Cannellini beans or chickpeas (drained and rinsed if canned)
Chopped cooked chicken or turkey
Diced hard-boiled egg
Diced cooked ham
Chopped cooked shrimp
Sliced cooked steak
Flaked canned tuna
STEP 4
Pick a Flavor Booster
Choose up to 3; use 3 Tbsp to ¼ cup each.
Toasted almonds
Artichoke hearts
Torn basil leaves
Pitted black olives
Capers, drained
Chopped chives
Chopped cilantro
Crumbled feta cheese
Chopped flat-leaf parsley
Grated Parmesan
Pickled onions
Toasted pine nuts
Diced preserved lemon
Pumpkin seeds
STEP 5
Pick a Dressing
Toss dressing with all other ingredients. Season salad with salt and freshly ground pepper, then chill or serve right away.
Creamy Buttermilk Whisk together ¾ cup mayonnaise, ¹⁄³ cup buttermilk, ½ tsp granulated garlic, ½ tsp onion powder, ½ tsp salt, ¼ tsp pepper, and 1 Tbsp finely chopped parsley.

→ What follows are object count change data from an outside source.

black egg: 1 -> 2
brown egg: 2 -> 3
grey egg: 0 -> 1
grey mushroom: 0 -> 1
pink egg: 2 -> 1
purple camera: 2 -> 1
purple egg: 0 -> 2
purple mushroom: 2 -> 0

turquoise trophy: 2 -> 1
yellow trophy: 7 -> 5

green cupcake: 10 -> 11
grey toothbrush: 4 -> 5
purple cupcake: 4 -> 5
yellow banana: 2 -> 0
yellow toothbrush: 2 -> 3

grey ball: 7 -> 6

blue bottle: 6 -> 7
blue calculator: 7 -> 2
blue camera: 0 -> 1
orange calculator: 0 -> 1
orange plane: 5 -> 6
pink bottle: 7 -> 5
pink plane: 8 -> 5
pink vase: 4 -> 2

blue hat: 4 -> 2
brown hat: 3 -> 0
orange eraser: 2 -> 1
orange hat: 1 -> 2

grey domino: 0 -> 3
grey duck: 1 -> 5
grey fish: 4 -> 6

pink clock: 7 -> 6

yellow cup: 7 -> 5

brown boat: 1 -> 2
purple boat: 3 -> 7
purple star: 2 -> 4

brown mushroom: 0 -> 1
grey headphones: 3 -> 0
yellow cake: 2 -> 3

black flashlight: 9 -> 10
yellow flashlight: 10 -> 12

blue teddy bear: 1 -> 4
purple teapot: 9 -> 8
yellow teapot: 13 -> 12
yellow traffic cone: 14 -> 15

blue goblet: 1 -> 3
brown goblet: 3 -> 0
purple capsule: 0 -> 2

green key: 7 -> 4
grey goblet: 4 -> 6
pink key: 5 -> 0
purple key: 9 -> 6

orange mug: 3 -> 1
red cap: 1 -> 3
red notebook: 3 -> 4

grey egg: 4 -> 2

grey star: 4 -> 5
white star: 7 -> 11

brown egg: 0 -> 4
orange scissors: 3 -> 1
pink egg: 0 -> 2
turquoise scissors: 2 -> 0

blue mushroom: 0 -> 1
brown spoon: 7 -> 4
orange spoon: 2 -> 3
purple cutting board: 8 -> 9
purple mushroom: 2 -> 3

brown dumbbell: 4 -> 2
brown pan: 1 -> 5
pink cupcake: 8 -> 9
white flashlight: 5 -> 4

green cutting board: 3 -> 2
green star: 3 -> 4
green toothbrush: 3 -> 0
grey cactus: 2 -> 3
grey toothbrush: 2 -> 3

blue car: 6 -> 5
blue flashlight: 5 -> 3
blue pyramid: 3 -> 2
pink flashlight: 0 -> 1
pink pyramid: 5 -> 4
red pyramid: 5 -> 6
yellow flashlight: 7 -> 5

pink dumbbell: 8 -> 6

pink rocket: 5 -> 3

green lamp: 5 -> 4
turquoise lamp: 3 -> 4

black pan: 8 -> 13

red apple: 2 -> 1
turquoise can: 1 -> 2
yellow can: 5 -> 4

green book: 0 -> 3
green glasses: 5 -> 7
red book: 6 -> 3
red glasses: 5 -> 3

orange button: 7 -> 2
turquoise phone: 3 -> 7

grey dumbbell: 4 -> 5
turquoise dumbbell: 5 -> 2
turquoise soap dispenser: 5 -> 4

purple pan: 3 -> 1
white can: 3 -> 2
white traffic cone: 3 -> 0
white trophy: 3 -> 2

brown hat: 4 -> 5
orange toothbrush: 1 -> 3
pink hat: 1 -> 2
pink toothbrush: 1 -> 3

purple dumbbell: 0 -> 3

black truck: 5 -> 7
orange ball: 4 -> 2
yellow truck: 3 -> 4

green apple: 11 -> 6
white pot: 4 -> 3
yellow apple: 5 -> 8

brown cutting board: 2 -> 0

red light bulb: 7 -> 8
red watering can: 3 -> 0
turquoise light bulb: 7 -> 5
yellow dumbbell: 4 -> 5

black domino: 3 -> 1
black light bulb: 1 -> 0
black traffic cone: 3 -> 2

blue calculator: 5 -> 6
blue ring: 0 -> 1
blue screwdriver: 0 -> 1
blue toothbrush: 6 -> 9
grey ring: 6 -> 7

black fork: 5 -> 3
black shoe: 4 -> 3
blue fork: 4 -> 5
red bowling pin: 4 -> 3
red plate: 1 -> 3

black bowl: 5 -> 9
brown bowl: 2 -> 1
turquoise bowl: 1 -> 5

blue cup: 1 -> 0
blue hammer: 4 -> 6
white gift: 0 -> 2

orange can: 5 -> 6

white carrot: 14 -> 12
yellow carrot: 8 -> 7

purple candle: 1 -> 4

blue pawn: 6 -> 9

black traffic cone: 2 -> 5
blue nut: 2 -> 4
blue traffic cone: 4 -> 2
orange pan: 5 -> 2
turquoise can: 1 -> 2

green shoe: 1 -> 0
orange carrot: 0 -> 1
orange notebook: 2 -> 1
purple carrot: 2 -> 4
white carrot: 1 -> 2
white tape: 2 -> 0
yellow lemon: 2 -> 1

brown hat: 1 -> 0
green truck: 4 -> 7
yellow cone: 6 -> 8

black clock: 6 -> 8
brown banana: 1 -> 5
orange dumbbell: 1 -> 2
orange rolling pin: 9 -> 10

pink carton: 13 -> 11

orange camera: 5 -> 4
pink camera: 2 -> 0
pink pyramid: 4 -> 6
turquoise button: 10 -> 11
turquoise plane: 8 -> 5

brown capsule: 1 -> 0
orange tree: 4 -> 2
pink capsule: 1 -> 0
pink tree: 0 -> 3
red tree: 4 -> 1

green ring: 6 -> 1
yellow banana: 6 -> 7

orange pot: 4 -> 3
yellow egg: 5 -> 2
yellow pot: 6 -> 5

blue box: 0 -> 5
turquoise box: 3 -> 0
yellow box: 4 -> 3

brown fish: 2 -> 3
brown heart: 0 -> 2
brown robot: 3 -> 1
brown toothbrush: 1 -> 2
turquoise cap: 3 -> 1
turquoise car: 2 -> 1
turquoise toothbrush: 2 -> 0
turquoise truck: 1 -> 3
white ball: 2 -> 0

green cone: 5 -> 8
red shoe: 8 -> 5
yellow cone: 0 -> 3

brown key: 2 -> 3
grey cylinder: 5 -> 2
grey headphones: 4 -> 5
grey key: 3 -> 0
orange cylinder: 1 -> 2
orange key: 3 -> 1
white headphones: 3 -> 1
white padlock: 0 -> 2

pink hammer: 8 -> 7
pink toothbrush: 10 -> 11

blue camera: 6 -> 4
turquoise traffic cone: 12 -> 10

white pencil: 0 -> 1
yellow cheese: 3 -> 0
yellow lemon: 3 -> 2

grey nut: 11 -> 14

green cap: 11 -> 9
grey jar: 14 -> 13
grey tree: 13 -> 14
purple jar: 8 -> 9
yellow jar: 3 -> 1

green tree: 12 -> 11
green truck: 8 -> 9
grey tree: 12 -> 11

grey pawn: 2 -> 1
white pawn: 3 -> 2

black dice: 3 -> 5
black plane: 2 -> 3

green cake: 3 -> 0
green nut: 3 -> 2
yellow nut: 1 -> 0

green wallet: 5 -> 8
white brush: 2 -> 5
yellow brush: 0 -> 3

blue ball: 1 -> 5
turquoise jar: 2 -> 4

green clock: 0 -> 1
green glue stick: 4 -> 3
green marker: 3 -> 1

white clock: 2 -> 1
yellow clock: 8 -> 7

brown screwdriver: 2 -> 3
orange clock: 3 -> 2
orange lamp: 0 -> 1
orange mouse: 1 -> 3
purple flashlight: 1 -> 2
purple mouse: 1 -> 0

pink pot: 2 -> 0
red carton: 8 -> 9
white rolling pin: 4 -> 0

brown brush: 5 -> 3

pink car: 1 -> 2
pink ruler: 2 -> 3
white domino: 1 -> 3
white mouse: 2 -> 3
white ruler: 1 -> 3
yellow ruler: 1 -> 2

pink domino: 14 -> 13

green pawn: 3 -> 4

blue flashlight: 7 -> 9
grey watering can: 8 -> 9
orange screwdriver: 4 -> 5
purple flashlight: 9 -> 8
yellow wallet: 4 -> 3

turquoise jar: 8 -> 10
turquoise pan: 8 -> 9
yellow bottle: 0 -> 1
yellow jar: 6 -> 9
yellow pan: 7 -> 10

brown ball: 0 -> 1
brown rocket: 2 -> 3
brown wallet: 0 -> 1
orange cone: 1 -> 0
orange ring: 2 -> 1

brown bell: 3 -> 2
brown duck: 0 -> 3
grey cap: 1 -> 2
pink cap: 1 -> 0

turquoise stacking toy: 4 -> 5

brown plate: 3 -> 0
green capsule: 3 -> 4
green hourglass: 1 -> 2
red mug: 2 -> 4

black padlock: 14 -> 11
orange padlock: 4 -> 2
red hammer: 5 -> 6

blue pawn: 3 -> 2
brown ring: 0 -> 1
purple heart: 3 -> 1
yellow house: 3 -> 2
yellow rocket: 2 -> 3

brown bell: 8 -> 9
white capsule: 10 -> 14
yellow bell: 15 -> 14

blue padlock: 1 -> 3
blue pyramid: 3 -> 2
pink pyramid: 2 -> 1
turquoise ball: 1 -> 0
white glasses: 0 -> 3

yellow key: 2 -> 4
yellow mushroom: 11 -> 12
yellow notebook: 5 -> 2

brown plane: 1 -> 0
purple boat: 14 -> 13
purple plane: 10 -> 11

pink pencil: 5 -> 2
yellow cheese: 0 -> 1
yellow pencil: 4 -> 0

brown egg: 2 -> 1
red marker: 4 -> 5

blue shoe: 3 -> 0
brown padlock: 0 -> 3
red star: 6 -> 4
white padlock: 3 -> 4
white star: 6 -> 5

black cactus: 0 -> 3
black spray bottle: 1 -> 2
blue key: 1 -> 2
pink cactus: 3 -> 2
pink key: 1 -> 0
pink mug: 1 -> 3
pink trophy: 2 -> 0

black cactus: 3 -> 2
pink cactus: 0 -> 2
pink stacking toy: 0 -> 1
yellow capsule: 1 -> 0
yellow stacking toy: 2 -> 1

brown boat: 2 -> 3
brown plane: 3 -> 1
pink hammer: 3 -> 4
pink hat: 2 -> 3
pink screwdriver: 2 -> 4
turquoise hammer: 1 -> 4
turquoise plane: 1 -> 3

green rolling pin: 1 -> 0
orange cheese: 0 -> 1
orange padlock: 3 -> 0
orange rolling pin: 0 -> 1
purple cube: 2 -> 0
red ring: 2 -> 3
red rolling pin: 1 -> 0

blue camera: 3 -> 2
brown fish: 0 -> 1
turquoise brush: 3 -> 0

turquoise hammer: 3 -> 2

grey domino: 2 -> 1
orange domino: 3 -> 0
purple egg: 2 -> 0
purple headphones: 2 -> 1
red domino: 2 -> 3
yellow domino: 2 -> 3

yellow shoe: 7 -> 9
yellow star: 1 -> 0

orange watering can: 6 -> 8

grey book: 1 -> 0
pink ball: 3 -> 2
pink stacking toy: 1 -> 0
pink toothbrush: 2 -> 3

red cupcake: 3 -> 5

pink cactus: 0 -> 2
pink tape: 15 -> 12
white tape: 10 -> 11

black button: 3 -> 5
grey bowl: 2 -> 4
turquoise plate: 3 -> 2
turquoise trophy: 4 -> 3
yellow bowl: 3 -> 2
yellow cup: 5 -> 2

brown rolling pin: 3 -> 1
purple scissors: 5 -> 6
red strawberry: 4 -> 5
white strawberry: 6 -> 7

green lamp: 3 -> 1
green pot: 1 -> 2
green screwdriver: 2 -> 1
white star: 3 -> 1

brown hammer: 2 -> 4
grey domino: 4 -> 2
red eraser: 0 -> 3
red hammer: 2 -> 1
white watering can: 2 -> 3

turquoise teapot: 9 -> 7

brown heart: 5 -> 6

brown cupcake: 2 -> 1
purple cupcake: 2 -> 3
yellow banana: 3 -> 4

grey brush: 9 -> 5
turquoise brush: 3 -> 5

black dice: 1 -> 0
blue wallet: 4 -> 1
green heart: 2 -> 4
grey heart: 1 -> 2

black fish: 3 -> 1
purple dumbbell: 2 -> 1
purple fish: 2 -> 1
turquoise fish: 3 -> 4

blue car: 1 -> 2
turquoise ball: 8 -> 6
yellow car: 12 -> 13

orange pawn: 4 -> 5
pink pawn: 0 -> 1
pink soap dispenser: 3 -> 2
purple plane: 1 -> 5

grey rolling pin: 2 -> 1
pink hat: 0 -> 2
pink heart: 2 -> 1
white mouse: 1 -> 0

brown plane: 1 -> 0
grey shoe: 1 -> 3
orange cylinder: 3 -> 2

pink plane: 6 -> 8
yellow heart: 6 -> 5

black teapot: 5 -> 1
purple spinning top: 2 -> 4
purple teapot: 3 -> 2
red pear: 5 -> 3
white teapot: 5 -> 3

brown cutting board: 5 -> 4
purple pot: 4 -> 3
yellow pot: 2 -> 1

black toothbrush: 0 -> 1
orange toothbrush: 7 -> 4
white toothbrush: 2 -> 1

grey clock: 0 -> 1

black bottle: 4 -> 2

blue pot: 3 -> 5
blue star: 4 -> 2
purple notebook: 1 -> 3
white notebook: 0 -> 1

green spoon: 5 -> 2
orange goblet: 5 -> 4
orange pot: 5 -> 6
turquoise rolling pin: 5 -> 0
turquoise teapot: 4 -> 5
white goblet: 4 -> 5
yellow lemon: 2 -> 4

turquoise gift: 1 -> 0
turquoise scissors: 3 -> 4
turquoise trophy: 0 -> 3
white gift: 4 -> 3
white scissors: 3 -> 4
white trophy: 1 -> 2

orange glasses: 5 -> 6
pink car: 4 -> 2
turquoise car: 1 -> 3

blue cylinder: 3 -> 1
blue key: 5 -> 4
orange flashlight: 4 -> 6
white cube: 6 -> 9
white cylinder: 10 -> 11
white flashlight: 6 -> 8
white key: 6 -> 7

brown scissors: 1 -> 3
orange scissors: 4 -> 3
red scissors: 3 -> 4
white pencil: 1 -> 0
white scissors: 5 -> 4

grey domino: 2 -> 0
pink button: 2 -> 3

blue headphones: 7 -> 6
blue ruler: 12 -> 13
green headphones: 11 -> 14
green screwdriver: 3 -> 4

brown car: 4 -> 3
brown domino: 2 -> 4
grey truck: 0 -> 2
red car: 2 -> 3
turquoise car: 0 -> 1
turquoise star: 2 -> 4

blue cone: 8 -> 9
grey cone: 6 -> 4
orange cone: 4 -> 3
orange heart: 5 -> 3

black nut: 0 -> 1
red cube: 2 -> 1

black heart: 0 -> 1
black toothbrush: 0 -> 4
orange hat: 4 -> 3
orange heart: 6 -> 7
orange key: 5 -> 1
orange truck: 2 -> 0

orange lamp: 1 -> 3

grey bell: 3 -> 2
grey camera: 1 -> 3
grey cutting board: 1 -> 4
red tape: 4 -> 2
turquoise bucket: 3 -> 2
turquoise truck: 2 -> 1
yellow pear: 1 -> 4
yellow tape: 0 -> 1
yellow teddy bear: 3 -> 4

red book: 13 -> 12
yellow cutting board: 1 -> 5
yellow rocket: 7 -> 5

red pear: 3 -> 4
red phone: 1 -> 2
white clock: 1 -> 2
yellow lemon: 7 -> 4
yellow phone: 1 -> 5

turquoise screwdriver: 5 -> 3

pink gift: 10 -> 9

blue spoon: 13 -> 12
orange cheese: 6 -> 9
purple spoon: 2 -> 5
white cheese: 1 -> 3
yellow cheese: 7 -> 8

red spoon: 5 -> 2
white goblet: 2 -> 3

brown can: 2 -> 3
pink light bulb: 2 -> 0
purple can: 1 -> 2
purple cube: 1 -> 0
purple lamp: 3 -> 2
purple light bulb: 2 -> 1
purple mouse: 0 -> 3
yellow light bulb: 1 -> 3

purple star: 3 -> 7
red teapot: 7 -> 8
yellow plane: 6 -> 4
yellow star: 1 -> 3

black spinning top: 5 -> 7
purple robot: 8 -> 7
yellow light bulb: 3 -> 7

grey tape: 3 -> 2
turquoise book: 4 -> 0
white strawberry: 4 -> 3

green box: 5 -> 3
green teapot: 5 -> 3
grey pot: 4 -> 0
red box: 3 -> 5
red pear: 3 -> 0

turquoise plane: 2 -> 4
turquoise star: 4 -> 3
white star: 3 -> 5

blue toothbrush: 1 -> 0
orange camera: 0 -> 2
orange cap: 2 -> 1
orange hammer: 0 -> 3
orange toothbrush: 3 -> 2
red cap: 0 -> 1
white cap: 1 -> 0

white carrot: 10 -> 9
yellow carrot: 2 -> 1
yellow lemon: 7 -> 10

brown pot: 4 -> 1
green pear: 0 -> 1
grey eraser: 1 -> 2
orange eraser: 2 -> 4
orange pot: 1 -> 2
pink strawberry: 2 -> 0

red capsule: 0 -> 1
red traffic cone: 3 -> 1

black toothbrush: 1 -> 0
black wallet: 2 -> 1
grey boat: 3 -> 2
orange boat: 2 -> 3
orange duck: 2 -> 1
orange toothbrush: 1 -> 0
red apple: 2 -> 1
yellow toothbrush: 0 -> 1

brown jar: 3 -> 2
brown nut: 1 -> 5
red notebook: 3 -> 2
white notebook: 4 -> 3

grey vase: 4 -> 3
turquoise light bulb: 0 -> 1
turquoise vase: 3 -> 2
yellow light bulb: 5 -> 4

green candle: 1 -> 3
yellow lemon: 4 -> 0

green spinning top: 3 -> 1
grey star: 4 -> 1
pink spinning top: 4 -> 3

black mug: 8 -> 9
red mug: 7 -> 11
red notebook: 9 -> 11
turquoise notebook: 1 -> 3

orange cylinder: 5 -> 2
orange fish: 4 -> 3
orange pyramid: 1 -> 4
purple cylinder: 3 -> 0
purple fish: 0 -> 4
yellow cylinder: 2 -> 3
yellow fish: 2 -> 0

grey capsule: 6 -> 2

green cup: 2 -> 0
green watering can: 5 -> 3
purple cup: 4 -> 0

Creamy Dijon Whisk together ½ cup mayonnaise, ¼ cup sour cream, 1 tsp honey, 2 Tbsp Dijon mustard, ½ tsp salt, and ¼ tsp pepper.
Herb Vinaigrette Whisk together ½ cup olive oil, ¼ cup white wine vinegar, ½ tsp salt, ¼ tsp pepper, 1 Tbsp chopped basil, 1 Tbsp chopped parsley, and 1 Tbsp chopped scallion.